Mikel Duffrene, um dos grandes estetas contemporâneos de índole fenomenológica, pensou sobre o poeta e o poético. E sua reflexão, como a de Bachelard e de todos os poetas aos quais Ana Loffredo se expos, é fulminante: Ele diz:

habitar poeticamente o mundo (como queria Hõlderlin com a poesia e como pretendeu Merleau-Ponty com a filosofia) é experimentar uma situação originária que não se resolve num ato como os que a necessidade ou o hábito suscitam, mas que se quer dizer.

E, conclui,

nenhuma disposição conceituai poderá traduzir esse sentimento fundamental do mundo, porque todo conceito está voltado à inteligência dos objetos. Somente a linguagem poética pode exprimi-lo. O poetizável e, mais geralmente, o que é passível de arte, é o objeto cujos contornos se esfumam, ou melhor, cuja significação se ilimita, e que se torna figura ou centro de um mundo.

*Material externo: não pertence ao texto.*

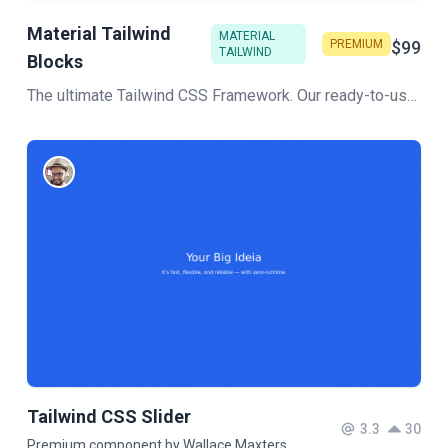
Material Tailwind
MATERIAL
PREMIUM
$99
TAILWIND
Blocks
The ultimate Tailwind CSS Framework. Our ready-to-use section, like Hero, Blog, Pricing, and more, will help you build stunning pages for your web project in no time!
Tailwind CSS Slider
3.3
30
Premium component by Wallace Maxters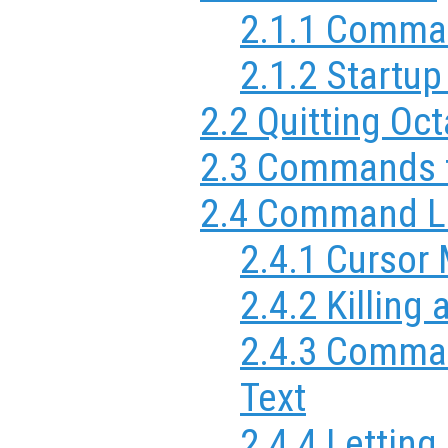
2.1.1 Comma
2.1.2 Startup
2.2 Quitting Oc
2.3 Commands f
2.4 Command Li
2.4.1 Cursor
2.4.2 Killing
2.4.3 Comma
Text
2.4.4 Letting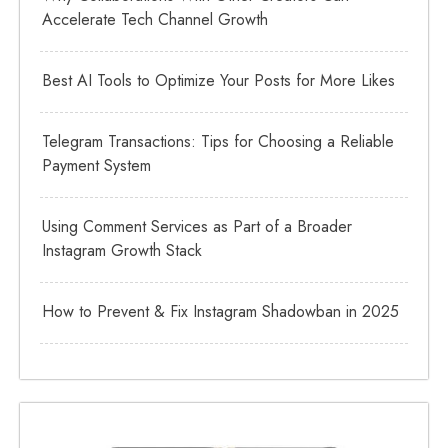
Accelerate Tech Channel Growth
Best AI Tools to Optimize Your Posts for More Likes
Telegram Transactions: Tips for Choosing a Reliable
Payment System
Using Comment Services as Part of a Broader
Instagram Growth Stack
How to Prevent & Fix Instagram Shadowban in 2025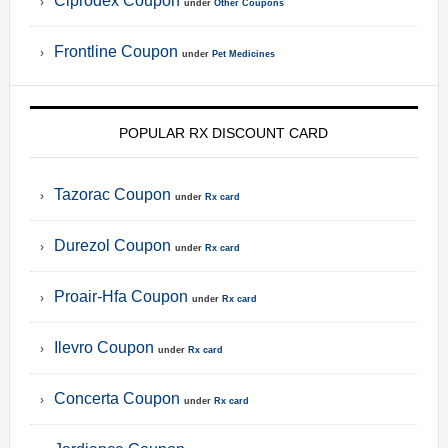
Ciprodex Coupon
under
Other Coupons
Frontline Coupon
under
Pet Medicines
POPULAR RX DISCOUNT CARD
Tazorac Coupon
under
Rx card
Durezol Coupon
under
Rx card
Proair-Hfa Coupon
under
Rx card
Ilevro Coupon
under
Rx card
Concerta Coupon
under
Rx card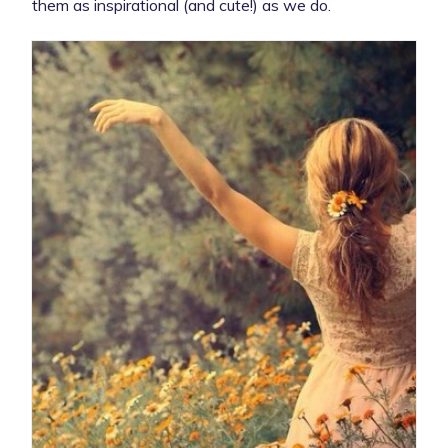
them as inspirational (and cute!) as we do.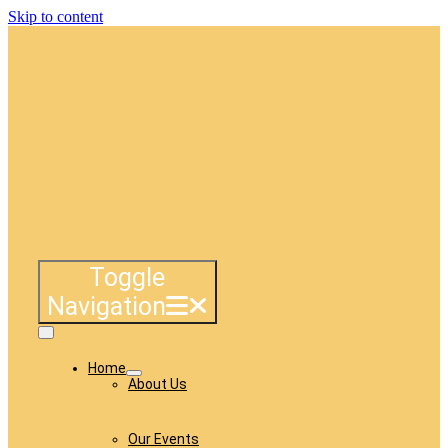
Skip to content
Toggle
Navigation
Home
About Us
Our Events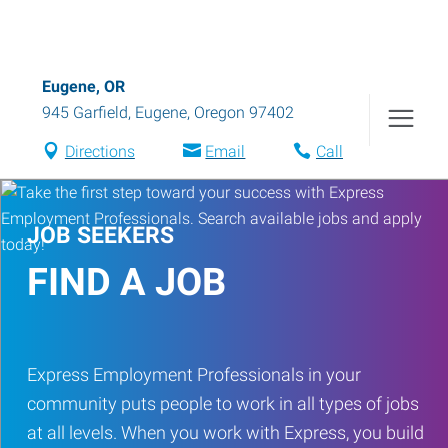
Eugene, OR
945 Garfield
,
Eugene
,
Oregon
97402
Directions
Email
Call
JOB SEEKERS
FIND A JOB
Express Employment Professionals in your
community puts people to work in all types of jobs
at all levels. When you work with Express, you build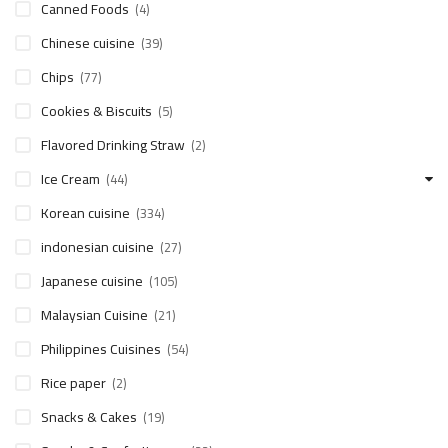
Canned Foods
(4)
Chinese cuisine
(39)
Chips
(77)
Cookies & Biscuits
(5)
Flavored Drinking Straw
(2)
Ice Cream
(44)
Korean cuisine
(334)
indonesian cuisine
(27)
Japanese cuisine
(105)
Malaysian Cuisine
(21)
Philippines Cuisines
(54)
Rice paper
(2)
Snacks & Cakes
(19)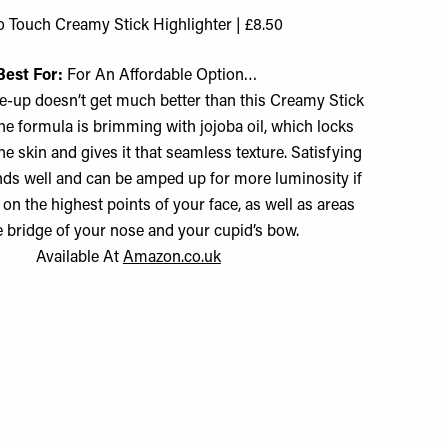
o Touch Creamy Stick Highlighter | £8.50
Best For:
For An Affordable Option…
e-up doesn’t get much better than this Creamy Stick
he formula is brimming with jojoba oil, which locks
he skin and gives it that seamless texture. Satisfying
ends well and can be amped up for more luminosity if
 on the highest points of your face, as well as areas
he bridge of your nose and your cupid’s bow.
Available At
Amazon.co.uk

Esse sentimento é o da união do homem com o mundo, união da qual fala a linguagem propriamente poética que se desdobra em mito, que se organiza em cosmogonia ou em teogonia. São as potências e os deuses que a palavra poética evoca, porque é do poeta moderno remontar às origens da linguagem, aquém da prosa, para facultar a emergência das imagens primordiais, àqueles que não possuem a clareza e a univocidade da coisa sabida em si mesma, embora já sejam percebidas. São imagens que formam a primeira repercussão do mundo no homem. E é do poeta libertar essas imagens fixando as nas palavras que solicitam, abrir por essa via um mundo onde o leitor, seu outro, possa, por sua vez, penetrar. Experiência da intersubjetividade é concretamente o que realiza a experiência poética, como experiência estética. Ou seja, se os poetas são sedutores, como diz Leyla Perrone-Moisés, é porque foram vítimas de uma sedução primeira, exercida pela própria linguagem. Porém, é pela via desviante da poesia que o teórico encontrará junto ao poeta matéria-prima para pensar um encaminhamento para a tensão sujeito-objeto, para a questão da intersubjetividade que, essencialmente, é a questão deste livro tenso, fundado que é na experiência clínica-terapêutica da autora e na sua interrogação. Se a experiência poética é uma manifestação da alteridade constitutiva do humano é porque ela surge concretamente pela palavra que é o meio de que o homem dispõe para fazer-se outro. Ao transformar-se em imagem poética, pensa O. Paz, a palavra converte o eu do diálogo (cada um fala consigo mesmo ao falar com os outros) em tu do monólogo (não sou eu que ouço, mas sim o outro que escuta aquilo que diz a si mesmo), reconciliando pluralidade e identidade, sujeito e objeto. Nessa medida, pela "via noturna do homem poético" (Bachelard), caminho das metáforas e das imagens, nem sempre reto, Ana Loffredo certamente teria encontrado mais facilmente o horizonte que tanto procura e que vislumbrou, afinal, em sua conclusão do livro. Pela via do poético, via da promiscuidade aderida ao verbo, da sedução, do devaneio, da androginia do originário, a autora teria encontrado a força necessária para cumprir seu projeto que é, em princípio, também filosófico, isto é, desfazer mal-entendidos sem se ater ao discurso clarificado, isento de frouxidão e ambigüidade, pois como dissera Bachelard:

o poeta é o guia natural do metafísico que quer compreender todas as potências de ligações instantâneas, o ímpeto do sacrifício, sem se deixar dividir pela grosseira dualidade filosófica de sujeito e objeto, sem se deixar deter pelo dualismo do egoísmo e do dever.

A Cara e o Rosto não é, portanto, um livro para ser lido apressadamente. Se o leitor quiser, pode exigir meditação. Ao procurar explicar o poético pela via ensolarada das abstrações conceituais, a autora deixa um belo trabalho correr o mesmo risco da Gestalt Terapia: o risco dos mal-entendidos.